Özellikle evden ayrıldıktan sonra aile evlerindeki toplaşmalar, aile üyelerini özlemle birbirine kavuştururken bir yanıyla da gerginlik verici ve eski travmaları hatırlatıcı niteliğe sahip olabiliyor...
Her şeye rağmen güven duygusunun ilk tesis edildiği, yaşamımızın ilk ve en önemli ilişkilerine sahip yer aile; görüşmesek bile, derinden bağlı olduğumuz kökleri bize veren yapı... 
Dilerim şeffaf, sevgi ve şefkat dolu olsun herkesin ailesi.



Kitaplara gelince:
Öfke Dansı

4-5 yıl önce Çift ve Aile Terapisi eğitimindeyken çok değerli Nevin Dölek Hocam önermişti.

Her nedense yıllardır okunma sırası gelmemişti.
Çift ve Aile Terapisi eğitimi alırken okumak uygun bir eşzamanlılık olurmuş sahiden de.
Ama işte her kitabın bir vakti var ve ancak zamanı gelince okutuyor kendini.
9 bölümden oluşuyor kitap ve -özellikle de kadınların- aile ilişkilerinde, iş yerlerinde ya da diğer önemli ilişkilerinde yaşadıkları sınır ve öfke sorunlarını, nedenlerini anlatıyor ve uygulanabilir kalıcı çözüm yolları sunuyor.


Hem alanda çalışan profesyoneller için hem kendini tanımaya ilgi duyan alan dışı kişiler için anlaşılır, pratik ve önemli bir kaynak olduğunu düşünüyorum.

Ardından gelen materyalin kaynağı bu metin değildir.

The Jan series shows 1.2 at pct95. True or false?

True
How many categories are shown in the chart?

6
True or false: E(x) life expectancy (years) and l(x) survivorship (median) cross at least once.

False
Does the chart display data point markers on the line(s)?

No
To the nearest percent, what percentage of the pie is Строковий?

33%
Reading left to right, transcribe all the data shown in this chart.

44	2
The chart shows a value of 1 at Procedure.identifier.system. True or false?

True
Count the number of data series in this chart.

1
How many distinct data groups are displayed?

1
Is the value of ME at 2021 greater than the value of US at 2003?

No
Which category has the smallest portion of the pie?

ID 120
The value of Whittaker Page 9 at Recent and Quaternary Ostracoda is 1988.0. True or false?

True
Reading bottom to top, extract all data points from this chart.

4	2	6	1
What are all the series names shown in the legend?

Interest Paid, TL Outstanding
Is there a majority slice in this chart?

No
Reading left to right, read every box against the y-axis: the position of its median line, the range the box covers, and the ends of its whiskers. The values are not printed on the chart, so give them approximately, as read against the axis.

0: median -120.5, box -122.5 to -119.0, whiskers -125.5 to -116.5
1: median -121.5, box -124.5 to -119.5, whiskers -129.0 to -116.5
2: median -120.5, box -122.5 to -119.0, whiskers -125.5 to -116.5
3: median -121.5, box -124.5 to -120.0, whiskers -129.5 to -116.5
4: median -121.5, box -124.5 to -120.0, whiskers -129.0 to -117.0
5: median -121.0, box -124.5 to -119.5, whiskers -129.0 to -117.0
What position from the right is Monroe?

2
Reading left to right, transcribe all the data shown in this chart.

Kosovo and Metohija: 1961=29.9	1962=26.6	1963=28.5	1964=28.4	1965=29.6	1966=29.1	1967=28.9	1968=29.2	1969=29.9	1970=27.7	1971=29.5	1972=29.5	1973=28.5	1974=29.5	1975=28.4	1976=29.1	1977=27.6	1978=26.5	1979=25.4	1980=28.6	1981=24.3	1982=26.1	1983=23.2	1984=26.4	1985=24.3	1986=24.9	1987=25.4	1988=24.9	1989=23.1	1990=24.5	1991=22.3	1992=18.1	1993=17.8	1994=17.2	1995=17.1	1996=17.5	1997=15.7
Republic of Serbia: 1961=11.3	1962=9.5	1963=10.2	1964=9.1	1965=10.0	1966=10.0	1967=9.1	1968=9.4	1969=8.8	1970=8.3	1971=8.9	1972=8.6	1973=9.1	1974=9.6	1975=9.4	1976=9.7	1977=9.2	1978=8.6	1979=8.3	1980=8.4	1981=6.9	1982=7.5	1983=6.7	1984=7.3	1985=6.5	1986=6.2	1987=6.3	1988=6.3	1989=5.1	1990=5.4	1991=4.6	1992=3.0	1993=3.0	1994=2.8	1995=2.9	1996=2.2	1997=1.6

Kendi okuma listeme de serinin diğer kitapları Kandırma Dansı ile Dans Eden Benlikler’i ekliyorum.




Gizli Bahçe
Bu ayın çocuk kitabı Gizli Bahçe, tıpkı arka kapak yazısındaki şu sözler gibi tatlı hislerle bırakıyor okuyanı:

“Zenginliğin biraz da dünyayı, doğan güneşi tüm güzellikleriyle görebilmek olduğunu anlatan bu kitap;

Yaşam sevincinin biraz zorlanılsa da etrafa yayılabileceğini bir çocuğun yaşantısını anlatarak gösteriyor.
Yaşamınız gizlediğiniz bir bahçe olmasın; bahçenizi başkaları ile paylaşın;)”



Nazar
Yılın son kitabı Nazar, Ortaçağ Avrupası'nda kilise, engizisyon, kadın ve cadı avı konusunda oldukça akıcı ve kendine özgü bir roman. Çok severek okudum ben, zulüm gören tüm kadınlara adanan bu kitabı.